Request A
Answer these questions about the excerpt on the Jerker rehearsal, one per line:
(i) Which anniversary production of the play is being rehearsed?
(ii) Who leads the group putting on the production?
(iii) In what role is the writer engaged?

Excerpt to read
--- START ---

Friday, October 28, 2011

Letting Go

Letting Go

Fuck letting go.

I attended a rehearsal for the 25th anniversary production of Robert Chesley’s Jerker, marking the first time that I haven’t been involved in a local presentation since the night of the world premiere a quarter of a century ago.. Certainly this band of ribald queers, led by impresario Glenn Kessler, doesn't need my help but I can’t let go of the play. So I’m engaged as a “consultant” which means I get to watch scattered rehearsals and—like flashbacks stored in every crevice of my consciousness—relive my intense relationship to the play’s soul: its humor, its politics, and its inescapable bed of pain.

--- END ---

Request B
Copy the listing from its first line up to and including the line containing "ing, similarity becomes".

Material for this exercise
--- START ---

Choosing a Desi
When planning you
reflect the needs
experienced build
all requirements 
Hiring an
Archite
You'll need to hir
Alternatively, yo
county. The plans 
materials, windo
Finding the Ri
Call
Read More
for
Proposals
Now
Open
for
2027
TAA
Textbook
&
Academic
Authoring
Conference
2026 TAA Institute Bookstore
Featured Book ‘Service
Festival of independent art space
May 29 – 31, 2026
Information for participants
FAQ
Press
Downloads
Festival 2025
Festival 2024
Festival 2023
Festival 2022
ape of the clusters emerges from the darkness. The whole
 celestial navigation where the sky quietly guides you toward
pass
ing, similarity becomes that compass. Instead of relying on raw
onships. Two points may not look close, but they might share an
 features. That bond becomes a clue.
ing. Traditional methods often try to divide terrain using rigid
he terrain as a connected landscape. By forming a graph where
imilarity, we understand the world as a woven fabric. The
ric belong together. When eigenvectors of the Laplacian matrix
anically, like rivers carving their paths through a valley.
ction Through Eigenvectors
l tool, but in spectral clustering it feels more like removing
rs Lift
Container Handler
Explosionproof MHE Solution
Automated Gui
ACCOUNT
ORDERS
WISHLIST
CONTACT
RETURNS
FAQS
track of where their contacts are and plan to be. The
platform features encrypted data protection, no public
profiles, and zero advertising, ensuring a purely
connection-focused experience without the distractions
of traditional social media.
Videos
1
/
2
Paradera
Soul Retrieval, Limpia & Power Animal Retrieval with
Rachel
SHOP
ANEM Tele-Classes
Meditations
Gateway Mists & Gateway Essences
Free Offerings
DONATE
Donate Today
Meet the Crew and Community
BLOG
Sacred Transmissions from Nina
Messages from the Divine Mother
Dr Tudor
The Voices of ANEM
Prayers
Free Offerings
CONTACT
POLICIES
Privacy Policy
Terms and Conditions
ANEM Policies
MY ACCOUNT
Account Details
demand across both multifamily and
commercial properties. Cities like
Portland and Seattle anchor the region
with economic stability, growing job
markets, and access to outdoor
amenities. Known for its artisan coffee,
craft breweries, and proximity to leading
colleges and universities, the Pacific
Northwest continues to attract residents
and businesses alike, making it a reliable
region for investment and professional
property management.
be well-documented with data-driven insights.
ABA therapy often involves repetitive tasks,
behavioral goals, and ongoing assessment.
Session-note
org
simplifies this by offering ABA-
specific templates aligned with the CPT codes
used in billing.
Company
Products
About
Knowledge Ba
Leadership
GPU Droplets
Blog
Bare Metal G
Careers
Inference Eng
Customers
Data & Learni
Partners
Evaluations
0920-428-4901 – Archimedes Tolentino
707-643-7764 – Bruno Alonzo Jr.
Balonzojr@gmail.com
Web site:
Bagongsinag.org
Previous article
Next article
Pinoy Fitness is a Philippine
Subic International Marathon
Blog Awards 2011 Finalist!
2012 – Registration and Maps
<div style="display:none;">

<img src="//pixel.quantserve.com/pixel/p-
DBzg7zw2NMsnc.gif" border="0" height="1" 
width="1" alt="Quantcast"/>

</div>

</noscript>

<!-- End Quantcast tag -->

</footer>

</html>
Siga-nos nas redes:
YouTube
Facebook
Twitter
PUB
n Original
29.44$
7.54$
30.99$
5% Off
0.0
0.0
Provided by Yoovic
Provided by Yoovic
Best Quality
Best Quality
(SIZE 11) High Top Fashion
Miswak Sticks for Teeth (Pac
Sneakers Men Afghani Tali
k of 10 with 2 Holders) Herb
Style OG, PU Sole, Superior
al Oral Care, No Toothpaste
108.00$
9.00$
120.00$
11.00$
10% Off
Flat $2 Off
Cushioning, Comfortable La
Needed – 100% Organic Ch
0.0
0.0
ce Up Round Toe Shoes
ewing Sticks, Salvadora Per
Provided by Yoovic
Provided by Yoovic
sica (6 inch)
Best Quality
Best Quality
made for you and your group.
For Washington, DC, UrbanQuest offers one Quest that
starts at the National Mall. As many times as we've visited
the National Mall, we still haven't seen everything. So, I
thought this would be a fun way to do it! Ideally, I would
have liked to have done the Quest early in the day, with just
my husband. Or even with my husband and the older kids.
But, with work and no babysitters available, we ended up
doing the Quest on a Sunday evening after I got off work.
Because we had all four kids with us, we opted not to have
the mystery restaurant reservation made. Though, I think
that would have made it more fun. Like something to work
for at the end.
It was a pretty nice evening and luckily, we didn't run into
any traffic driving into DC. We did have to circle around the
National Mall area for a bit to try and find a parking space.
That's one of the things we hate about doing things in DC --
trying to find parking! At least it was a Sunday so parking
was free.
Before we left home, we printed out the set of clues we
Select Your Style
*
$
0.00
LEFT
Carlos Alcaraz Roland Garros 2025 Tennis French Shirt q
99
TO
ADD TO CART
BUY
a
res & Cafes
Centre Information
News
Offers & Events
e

--- END ---

Task output A
(i) The 25th anniversary production
(ii) Glenn Kessler
(iii) As a "consultant"

Task output B
Choosing a Desi
When planning you
reflect the needs
experienced build
all requirements 
Hiring an
Archite
You'll need to hir
Alternatively, yo
county. The plans 
materials, windo
Finding the Ri
Call
Read More
for
Proposals
Now
Open
for
2027
TAA
Textbook
&
Academic
Authoring
Conference
2026 TAA Institute Bookstore
Featured Book ‘Service
Festival of independent art space
May 29 – 31, 2026
Information for participants
FAQ
Press
Downloads
Festival 2025
Festival 2024
Festival 2023
Festival 2022
ape of the clusters emerges from the darkness. The whole
 celestial navigation where the sky quietly guides you toward
pass
ing, similarity becomes that compass. Instead of relying on raw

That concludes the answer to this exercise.